North of the Color Line: Migration and Black Resistance in Canada, 1870-1955

By Sarah-Jane Mathieu; Waldo E. Martin Jr. et al. | Go to book overview

CHAPTER TWO
Jim Crow Rides This Train

Segregation in the Canadian Workforce

In April 1854, the Great Western Railway declared that it urgently needed eight hundred workers to guard its tracks against stray cattle and hog crossings. Its advertisement, strategically placed in Canada’s most important black newspaper of the day, the Provincial Freeman, sought African Canadians for the task.1 Before the turn of the twentieth century, African Canadian men laid down tracks for the transcontinental railroad and worked as cooks and dining car attendants for the Grand Trunk Railway.2 Black workers earned a more prominent place on the rails by the 1880s with the introduction of the Pullman Palace Car Company’s sleeping car service. Canadian railway companies modeled their sleeping and dining car departments after Pullman’s plan, favoring black men for the task of serving affluent white passengers. By 1910, however, they feared that the growing paranoia over black immigration witnessed in Western Canada would jeopardize their continued access to black railwaymen.

### TO DO:
Please answer these questions from the railway excerpt above:
(a) How many workers did the Great Western Railway say it needed in April 1854?
(b) In which newspaper did it place its advertisement?
(c) Whose sleeping car service brought Black workers a more prominent place on the rails by the 1880s?

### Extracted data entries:
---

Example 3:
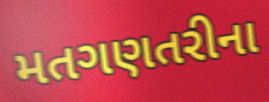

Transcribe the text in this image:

મતગણતરીના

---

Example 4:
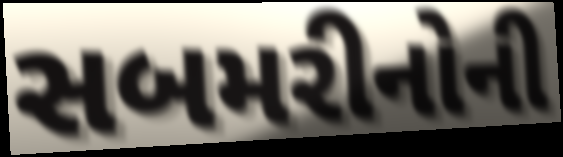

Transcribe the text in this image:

સબમરીનોની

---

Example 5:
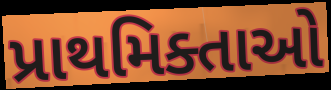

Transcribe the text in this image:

પ્રાથમિક્તાઓ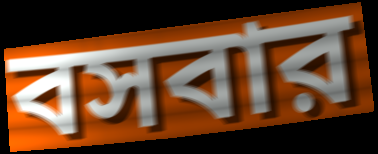
বসবারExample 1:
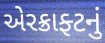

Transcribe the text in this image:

એરક્રાફ્ટનું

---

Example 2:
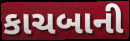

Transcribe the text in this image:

કાચબાની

### CORRECT RESULT:
(a) Eight hundred.
(b) The Provincial Freeman.
(c) The Pullman Palace Car Company's.